前回貼って久しぶりに聴いたら泣けた。
テンペラメント的にぴったり来るのだからしょうがない。確かにアレンジの美しい曲ではあるけど、「作曲として優れてるから泣ける」のであれば、この世にはもっと先に泣くべき曲がある。
この曲のアレンジが美しいというのは、この楽器編成=ソノリティによる3連の細かい動きが、しかも軽やかであることだけど、これは一般の「泣かせに掛かる曲」とは真逆のベクトルだ。泣かせる意図のある曲は、ゆっくりのテンポ、息の長いメロでにじり寄って来ることが多い。
必ずしも作曲内容によるのではない「泣ける」はつまり「なつい」に近いわけだけど、私はこの曲を聴いて過去の個人的体験を思い出すとかの事情をもってはいない。「昔よく聴いた、これを聴くとその頃のことを思い出す」という、条件に依拠する「なつい」ではない。
前回も書いたけど、Jemaur Tayle のヴォーカル・パートが幅広く上下するために、箇所によって Caroline Crawley パートと上下が入れ替わるのが面白い。ハモリは時々3声、4声になる。
この曲のアレンジでいちばんハッとするのは 1'56" 目に2発鳴るチェレスタ(のように聴こえる音色)だけど、私の聴き洩らしでなければ、この音色が使われてるのはこの1か所だけだ。そういえば、ハープも、3'04" 目のアルペジオ1発と 3'06" 目のグリッサンド1発、私に聴き取れるのはその2発だけ*1。

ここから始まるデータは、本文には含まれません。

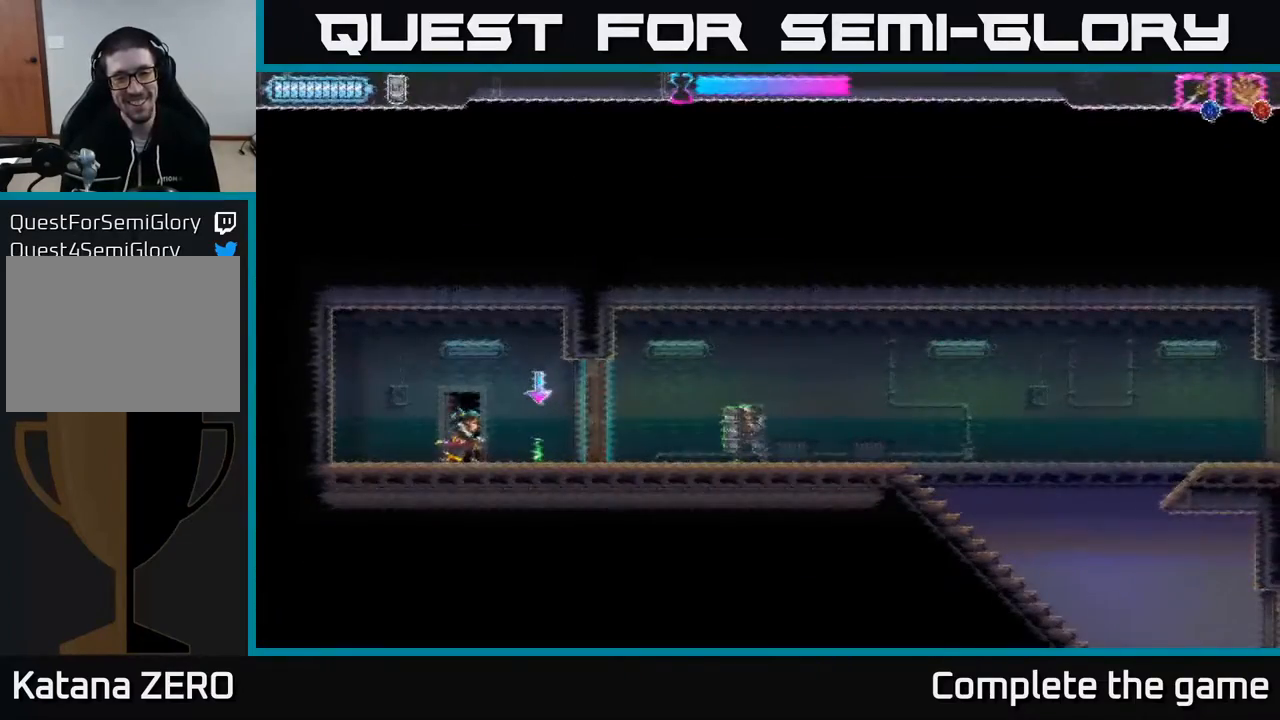
{"buttons": [], "left_stick": "center", "right_stick": "center", "events": [[100, "left_stick", "right"], [450, "left_stick", "center"]]}
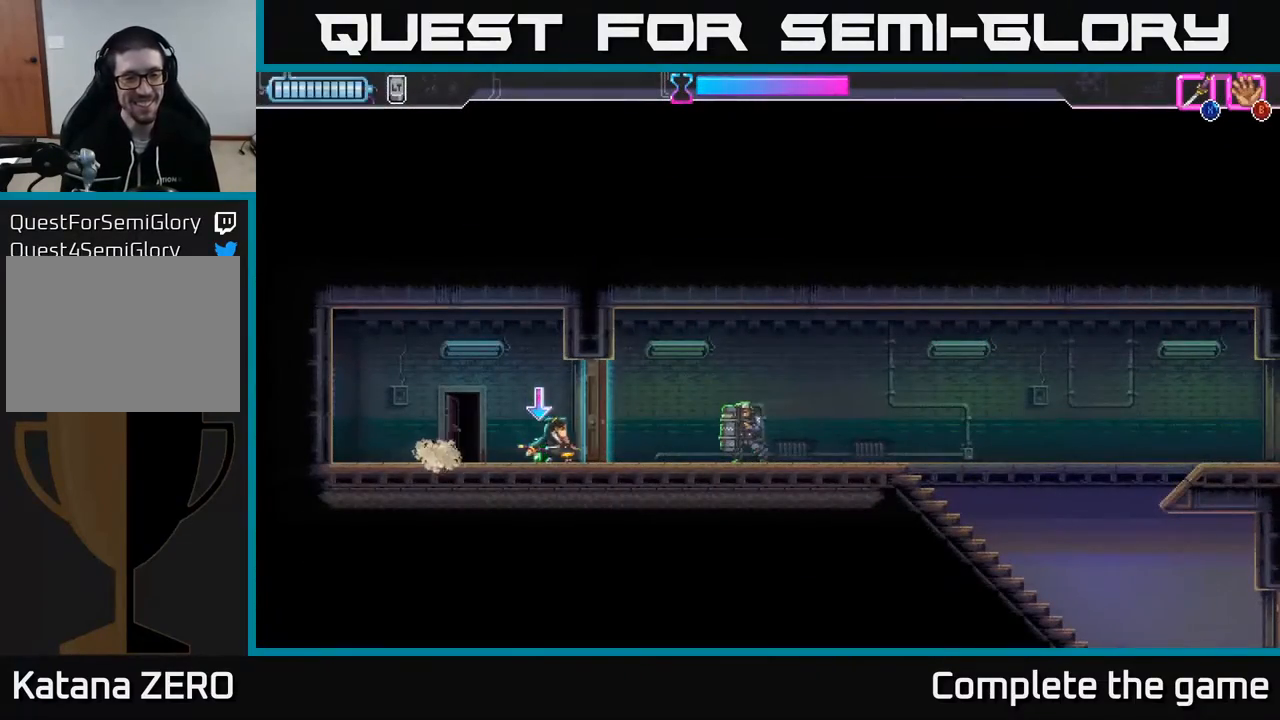
{"buttons": [], "left_stick": "right", "right_stick": "center", "events": [[133, "left_stick", "left"], [183, "B", "down"], [250, "left_stick", "center"], [283, "B", "up"], [467, "left_stick", "right"]]}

ふと思い出す。私はじつは Dave Stewart & Barbara Gaskin を大好きではないんだけど、'I'm In A Different World' では、2'56" 目にサビが戻って来る時に、真ん中の定位でチャイムの音色が1発、鳴る。この1発が Stewart のアレンジ・センスの鋭さを証してる、と思ったのだった。この音色、どう聴いてもこの1か所でしか鳴ってない。
*1:3'01" 目にも何か鳴ってる気がするけど空耳レヴェル。